Weight management should be part of the conversation in managing women with PCOS, regardless of whether they are overweight says the recipient of this year’s ESA Mid-Career Research Award.

Accredited Practising Dietitian Dr Lisa Moran from the University of Adelaide’s Robinson Research Institute and Monash University’s Monash Centre for Health Research Implementation has taken out this year’s award for a decade of work in polycystic ovary syndrome.

Summarising her achievements at the ESA-SRB Annual Scientific Meeting here in Adelaide Dr Moran highlighted the importance of weight management as a treatment for polycystic ovary syndrome (PCOS).

“I see this as being a really key component of PCOS treatment,” she stressed, pointing out that the 2011 Australian evidence-based guideline for PCOS nominated weight management through lifestyle interventions as a first-line treatment, even before progressing to fertility or pharmacological treatments.

Dr Moran defines weight management not only as losing weight but also maintaining weight loss and preventing weight gain in people who are already a healthy weight.

She says weight management is key to treating insulin resistance, an important aetiological feature of PCOS present in up to 80% of women with the condition.

“When women with PCOS gain weight or are overweight then the insulin resistance will worsen their reproductive features and their risk factors for other conditions even more so,” she told the limbic.

Weight loss has been shown to improve insulin resistance in women with PCOS and the general population. If a 5-10% weight loss is achieved then a whole range of health benefits result, including reproductive, metabolic and psychological features of PCOS, said Dr Moran.

But weight loss is difficult for most people, and possibly even more so for women with PCOS due to suspected underlying hormonal or psychological issues, although it’s still not clear if this is the case.

This is why Dr Moran believes focusing on the prevention of weight gain is crucial. “We’re trying to broaden the scope of PCOS management to be part of the conversation in all women with PCOS, even if they are a healthy weight,” she told the limbic.

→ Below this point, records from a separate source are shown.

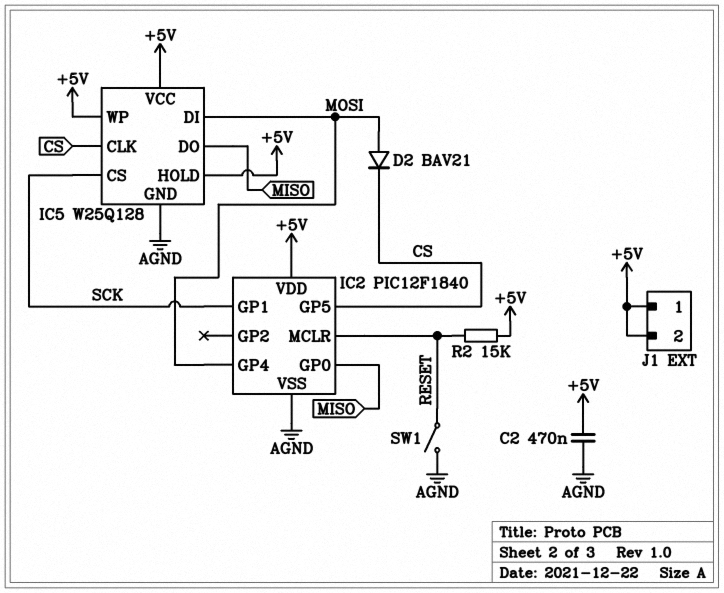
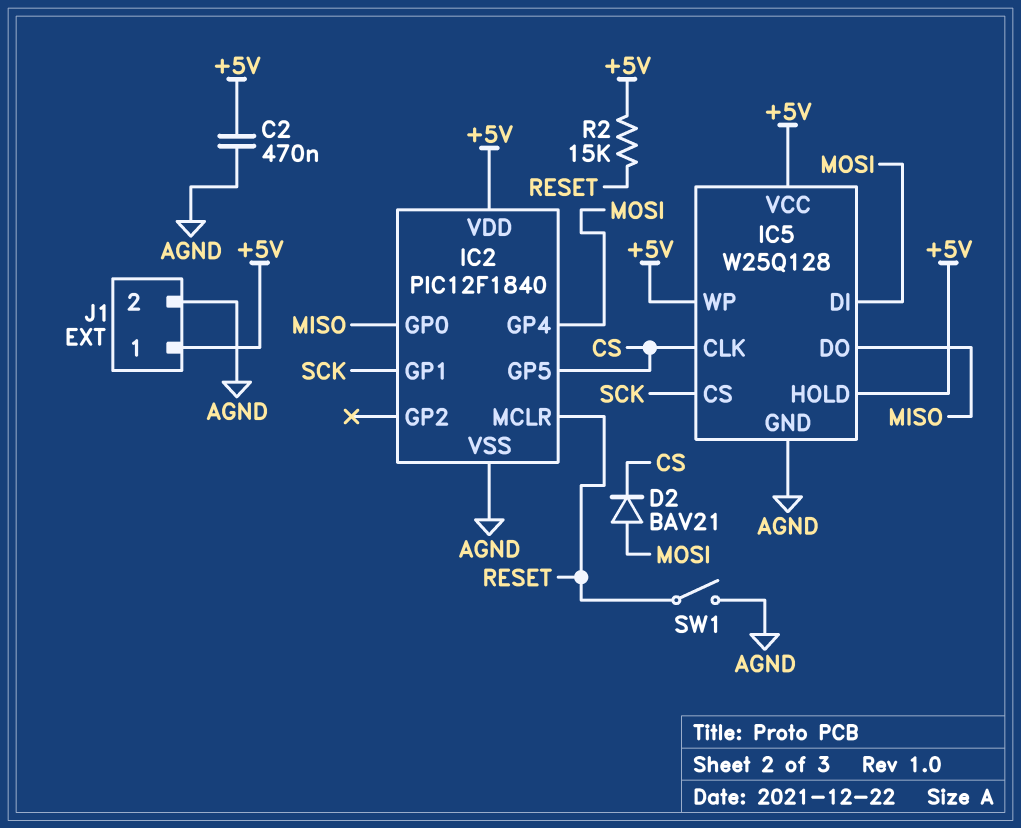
J1 pin 2: +5V -> AGND

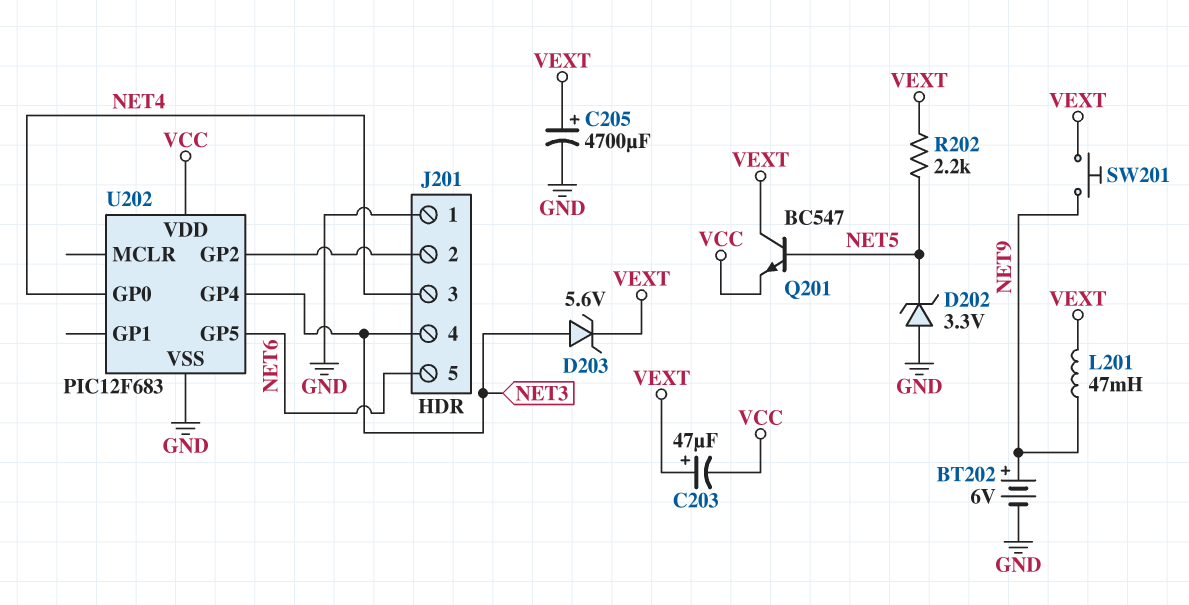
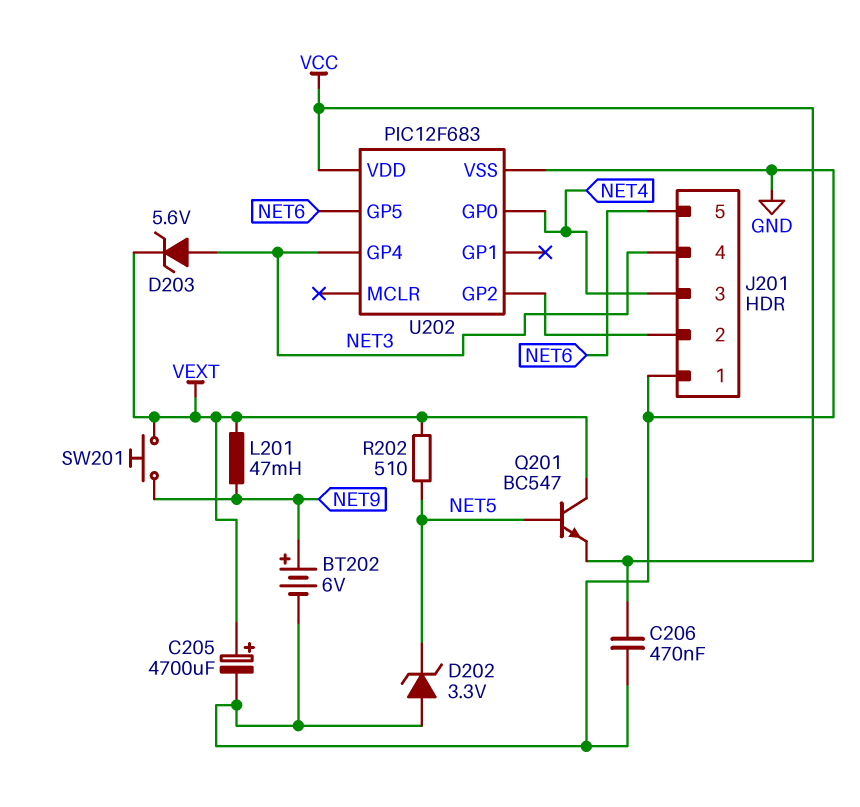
C203: 47uF (plus VEXT, minus VCC) -> none
C206: none -> 470nF (GND, VCC)
R202: 2.2k (NET5, VEXT) -> 510 (NET5, VEXT)

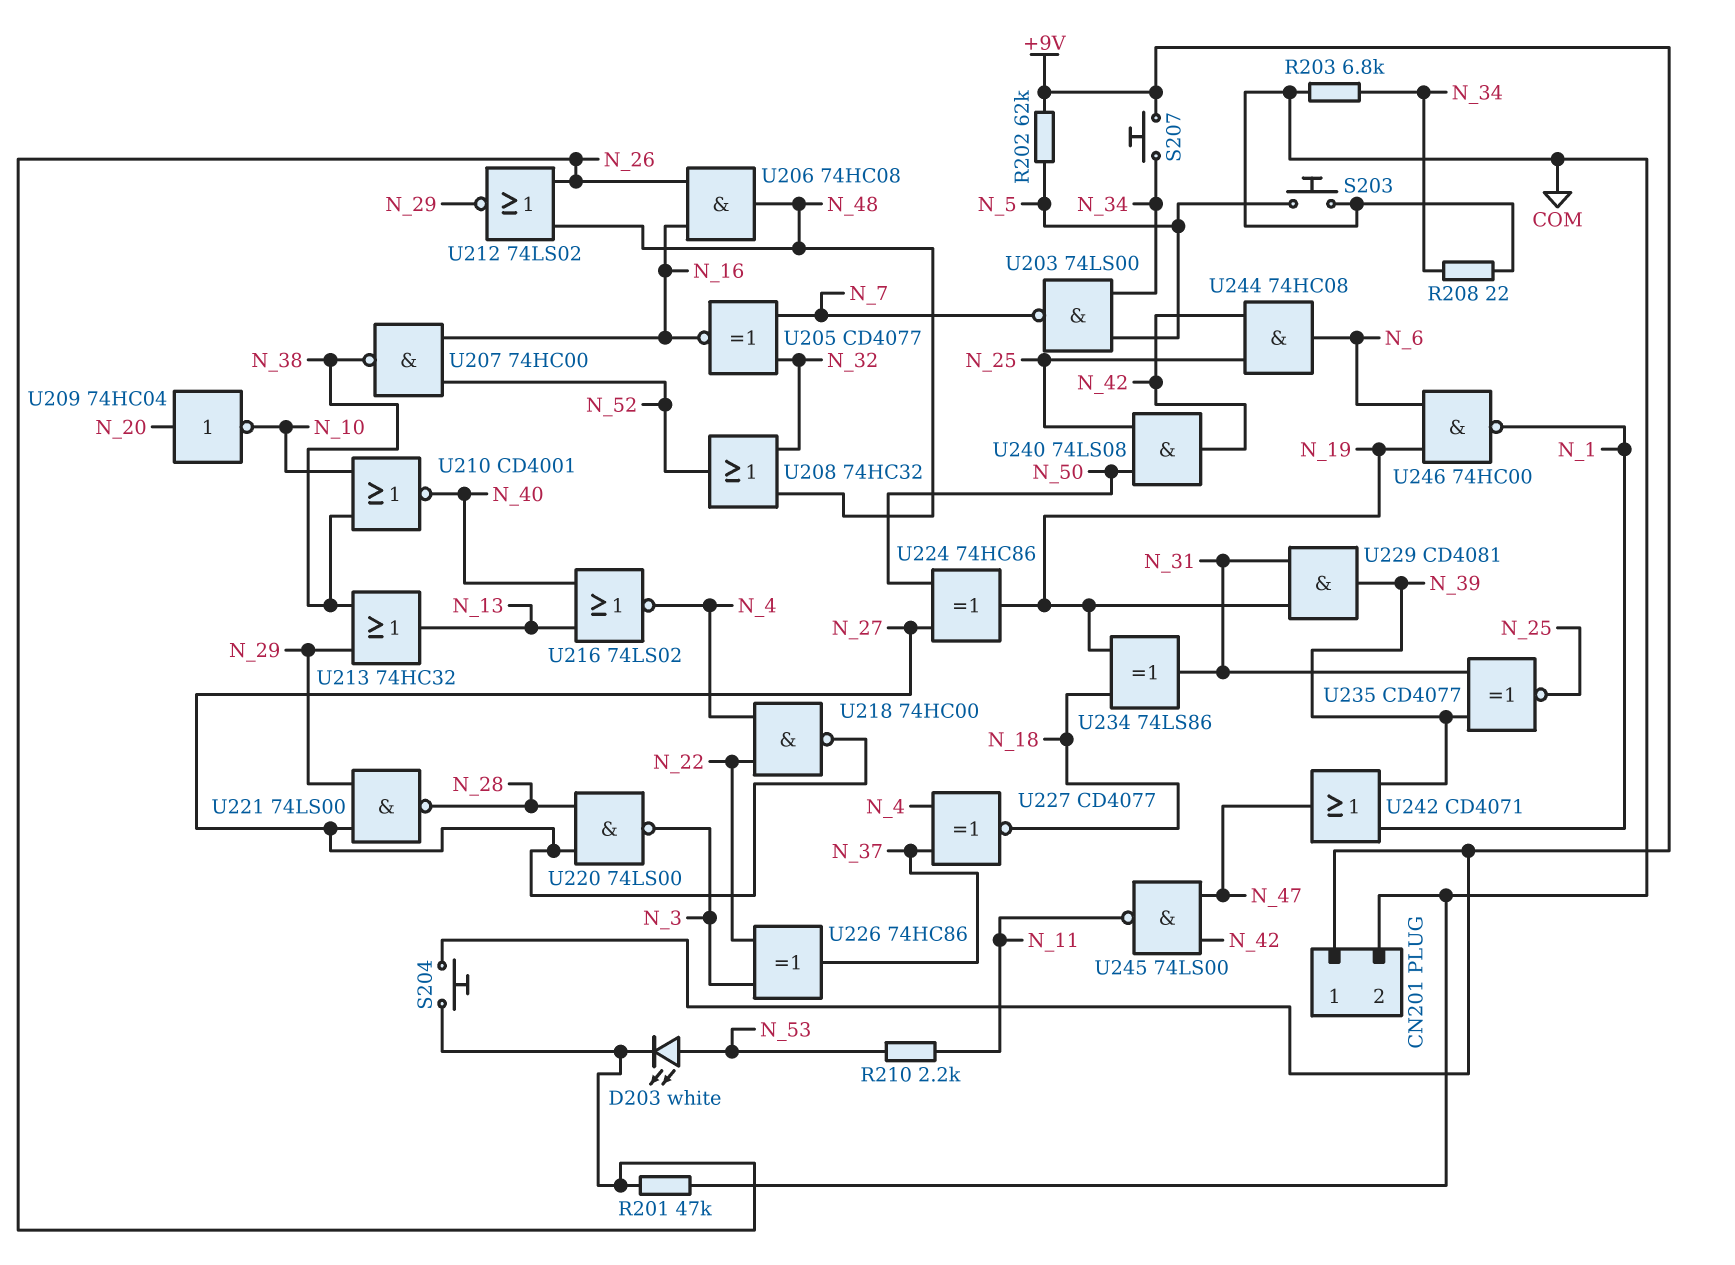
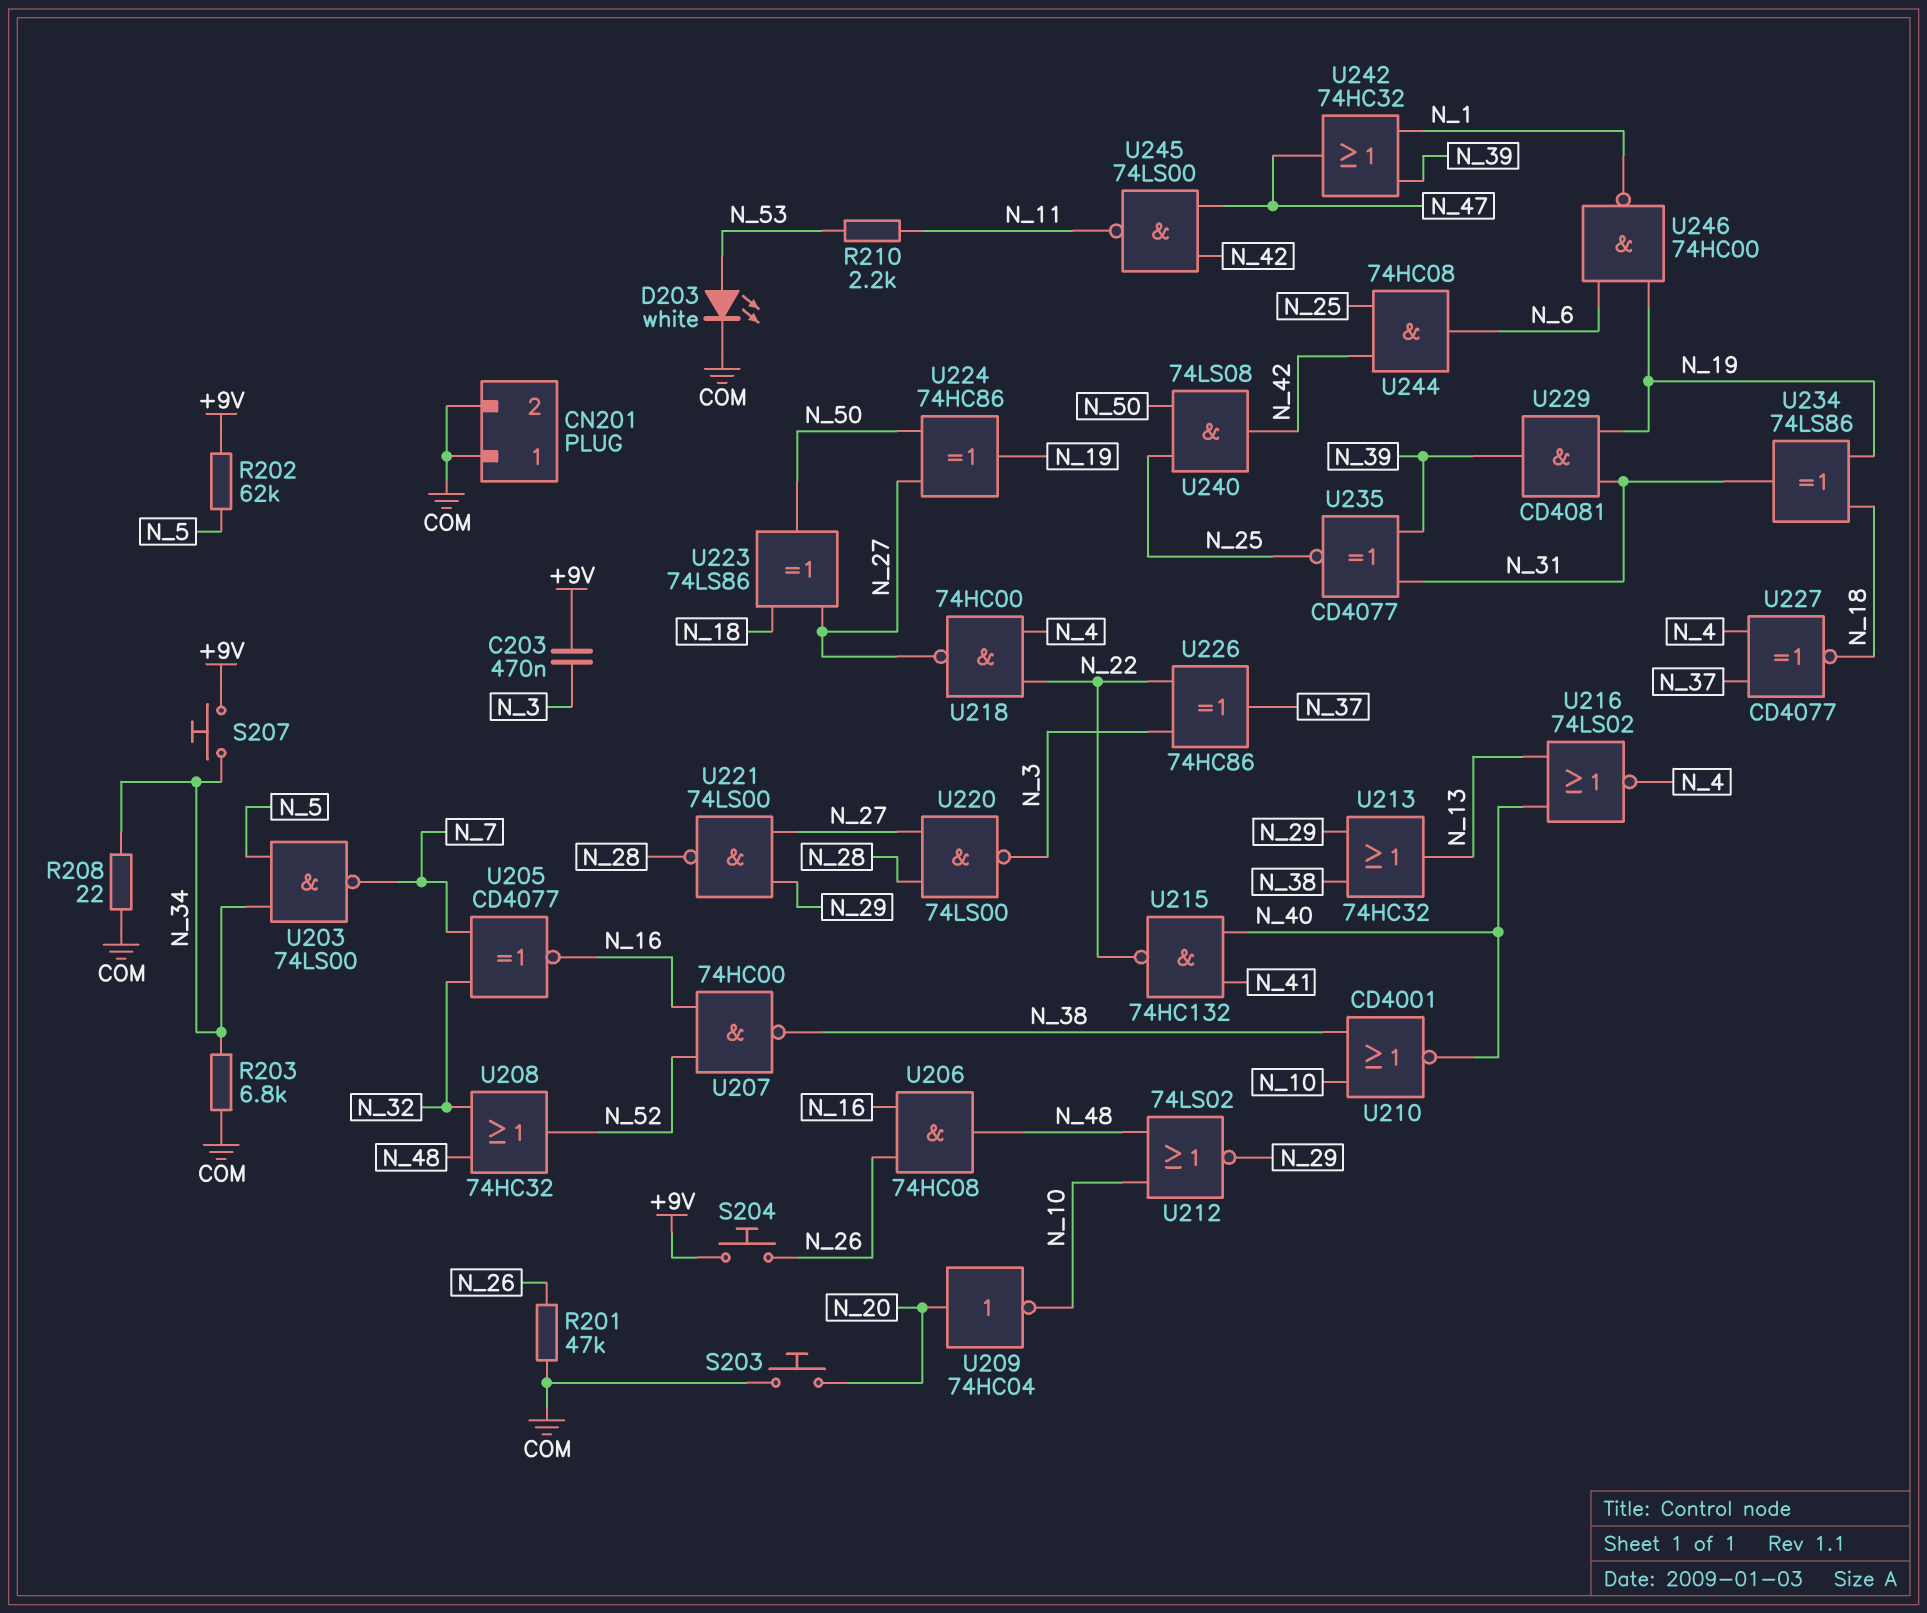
C203: none -> 470nF (+9V, N_3)
CN201 pin 1: +9V -> COM
D203: LED white (A N_53, K N_26) -> LED white (A N_53, K COM)
S203: button (COM, N_5) -> button (COM, N_20)
U212: NOR 74LS02 (in N_26, in N_48, out N_29) -> NOR 74LS02 (in N_10, in N_48, out N_29)
U215: none -> NAND 74HC132 (in N_40, in N_41, out N_22)
U223: none -> XOR 74LS86 (in N_18, in N_27, out N_50)
U242: OR CD4071 (in N_1, in N_39, out N_47) -> OR 74HC32 (in N_1, in N_39, out N_47)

Reflecting on her career so far, Dr Moran noted that she was a key member of the team who produced the PCOS guideline, the world’s first accessible evidence-based guideline for the condition.

She also acknowledged ESA President Professor Helena Teede, from Monash University, and Professor Robert Norman, from the University of Adelaide, as being instrumental in getting the guideline across the line, and says the team continues to work with different groups and specialities to translate the PCOS guideline as widely as possible, including talking to international bodies.

Looking ahead, Dr Moran hopes to find ways to streamline treatment options for women with PCOS to make it easier for them to lose weight and maintain weight loss. She’s also very interested in investigating the pathophysiology of why women with PCOS might have more difficulties with weight management.